Ne craignez-vous pas que certains secteurs indigènes prennent les armes?


La CONAIE, qui a analysé les expériences colombienne et centraméricaines, a fait le choix d’une lutte pacifique, humaine et spirituelle. Elle veut un changement total. Ce sont les masses qui ont voulu paralyser notre pays. Cela pèse plus que la lutte armée; des secteurs sociaux de plus en plus importants prennent conscience que l’union fait la force (…)


Pourquoi le triumvirat au pouvoir est-il tombé?


[Vargas revient sur l’échec du soulèvement indigène-militaire progressiste] Le peuple faisait pression pour prendre la présidence. (…) Les colonels ont fait confiance aux généraux, car, dans le cas contraire, il y aurait eu des massacres entre militaires. (…) Ces retournements de veste semblent être le fruit des pressions de la droite et des Etats-Unis. Nous sommes une colonie des Etats-Unis, nos gouvernants sont à genoux devant les Etats-Unis. (…)


Vous avez abandonné le Congrès pacifiquement. N’aviez-vous pas les moyens de résister?


Nous n’étions pas armés pour nous battre. Nous menons une lutte de longue haleine. Les Indiens ne sont d’ailleurs pas retournés dans leurs communautés déçus, au contraire. Mais après cette expérience, nous ne ferons plus confiance à personne (…)

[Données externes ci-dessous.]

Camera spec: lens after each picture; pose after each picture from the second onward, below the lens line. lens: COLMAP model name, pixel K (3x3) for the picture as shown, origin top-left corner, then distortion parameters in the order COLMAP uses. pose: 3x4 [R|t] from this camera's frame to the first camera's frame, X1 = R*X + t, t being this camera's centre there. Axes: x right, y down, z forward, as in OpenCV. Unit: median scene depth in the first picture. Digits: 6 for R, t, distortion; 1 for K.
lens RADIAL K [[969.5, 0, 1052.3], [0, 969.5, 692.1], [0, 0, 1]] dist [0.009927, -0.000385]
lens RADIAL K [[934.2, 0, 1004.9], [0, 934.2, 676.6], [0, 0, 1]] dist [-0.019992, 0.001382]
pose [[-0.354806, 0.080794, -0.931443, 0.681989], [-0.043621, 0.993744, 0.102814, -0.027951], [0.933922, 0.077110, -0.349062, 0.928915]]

Occupation à Genève de la mission de l’Equateur


Le vendredi 9 février, à l’initiative du Comité pour l’Annulation de la Dette du Tiers-Monde (CADTM), de l’Action Populaire contre la Mondialisation (APCM) et du Comité Suisse de l’Appel de Bangkok (CSAB), une cinquantaine de manifestant-e-s dénonçaient la politique du gouvernement équatorien, de Washington et du FMI, devant la mission de l’Equateur auprès de l’OMC. Pendant une heure, la mission a été symboliquement occupée, avant que la police n’embarque 26 manifestant-e-s, pour les relâcher deux heures plus tard.